__Your assignment__
Every line of the material is to be set down exactly as written.
[Data Boundary: Start]
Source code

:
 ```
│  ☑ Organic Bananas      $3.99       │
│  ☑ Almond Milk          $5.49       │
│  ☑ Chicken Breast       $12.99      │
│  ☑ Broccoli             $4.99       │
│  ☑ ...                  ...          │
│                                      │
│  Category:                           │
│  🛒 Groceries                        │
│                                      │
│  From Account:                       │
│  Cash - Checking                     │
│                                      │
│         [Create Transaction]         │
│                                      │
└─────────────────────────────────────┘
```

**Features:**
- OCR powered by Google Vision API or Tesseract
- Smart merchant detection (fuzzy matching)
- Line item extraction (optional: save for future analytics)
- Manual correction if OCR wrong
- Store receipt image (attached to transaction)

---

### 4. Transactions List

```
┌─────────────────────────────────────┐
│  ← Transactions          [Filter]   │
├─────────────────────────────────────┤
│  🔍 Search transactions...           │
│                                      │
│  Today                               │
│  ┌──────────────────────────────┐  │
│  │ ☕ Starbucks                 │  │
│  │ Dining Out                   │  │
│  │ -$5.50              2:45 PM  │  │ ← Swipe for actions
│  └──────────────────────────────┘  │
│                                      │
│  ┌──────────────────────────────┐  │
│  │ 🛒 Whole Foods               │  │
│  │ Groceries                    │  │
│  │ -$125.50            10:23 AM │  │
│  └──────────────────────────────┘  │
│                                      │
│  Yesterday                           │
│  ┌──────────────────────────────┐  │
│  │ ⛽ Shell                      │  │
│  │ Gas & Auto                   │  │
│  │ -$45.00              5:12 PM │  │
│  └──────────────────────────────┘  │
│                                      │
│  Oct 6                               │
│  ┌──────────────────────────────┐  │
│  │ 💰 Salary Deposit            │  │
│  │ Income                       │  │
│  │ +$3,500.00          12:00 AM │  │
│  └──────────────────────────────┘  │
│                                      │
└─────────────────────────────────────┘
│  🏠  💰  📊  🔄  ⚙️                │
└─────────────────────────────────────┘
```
[Data Boundary: End]
__Result for this exercise__
Source code

:
 ```
│  ☑ Organic Bananas      $3.99       │
│  ☑ Almond Milk          $5.49       │
│  ☑ Chicken Breast       $12.99      │
│  ☑ Broccoli             $4.99       │
│  ☑ ...                  ...          │
│                                      │
│  Category:                           │
│  🛒 Groceries                        │
│                                      │
│  From Account:                       │
│  Cash - Checking                     │
│                                      │
│         [Create Transaction]         │
│                                      │
└─────────────────────────────────────┘
```

**Features:**
- OCR powered by Google Vision API or Tesseract
- Smart merchant detection (fuzzy matching)
- Line item extraction (optional: save for future analytics)
- Manual correction if OCR wrong
- Store receipt image (attached to transaction)

---

### 4. Transactions List

```
┌─────────────────────────────────────┐
│  ← Transactions          [Filter]   │
├─────────────────────────────────────┤
│  🔍 Search transactions...           │
│                                      │
│  Today                               │
│  ┌──────────────────────────────┐  │
│  │ ☕ Starbucks                 │  │
│  │ Dining Out                   │  │
│  │ -$5.50              2:45 PM  │  │ ← Swipe for actions
│  └──────────────────────────────┘  │
│                                      │
│  ┌──────────────────────────────┐  │
│  │ 🛒 Whole Foods               │  │
│  │ Groceries                    │  │
│  │ -$125.50            10:23 AM │  │
│  └──────────────────────────────┘  │
│                                      │
│  Yesterday                           │
│  ┌──────────────────────────────┐  │
│  │ ⛽ Shell                      │  │
│  │ Gas & Auto                   │  │
│  │ -$45.00              5:12 PM │  │
│  └──────────────────────────────┘  │
│                                      │
│  Oct 6                               │
│  ┌──────────────────────────────┐  │
│  │ 💰 Salary Deposit            │  │
│  │ Income                       │  │
│  │ +$3,500.00          12:00 AM │  │
│  └──────────────────────────────┘  │
│                                      │
└─────────────────────────────────────┘
│  🏠  💰  📊  🔄  ⚙️                │
└─────────────────────────────────────┘
```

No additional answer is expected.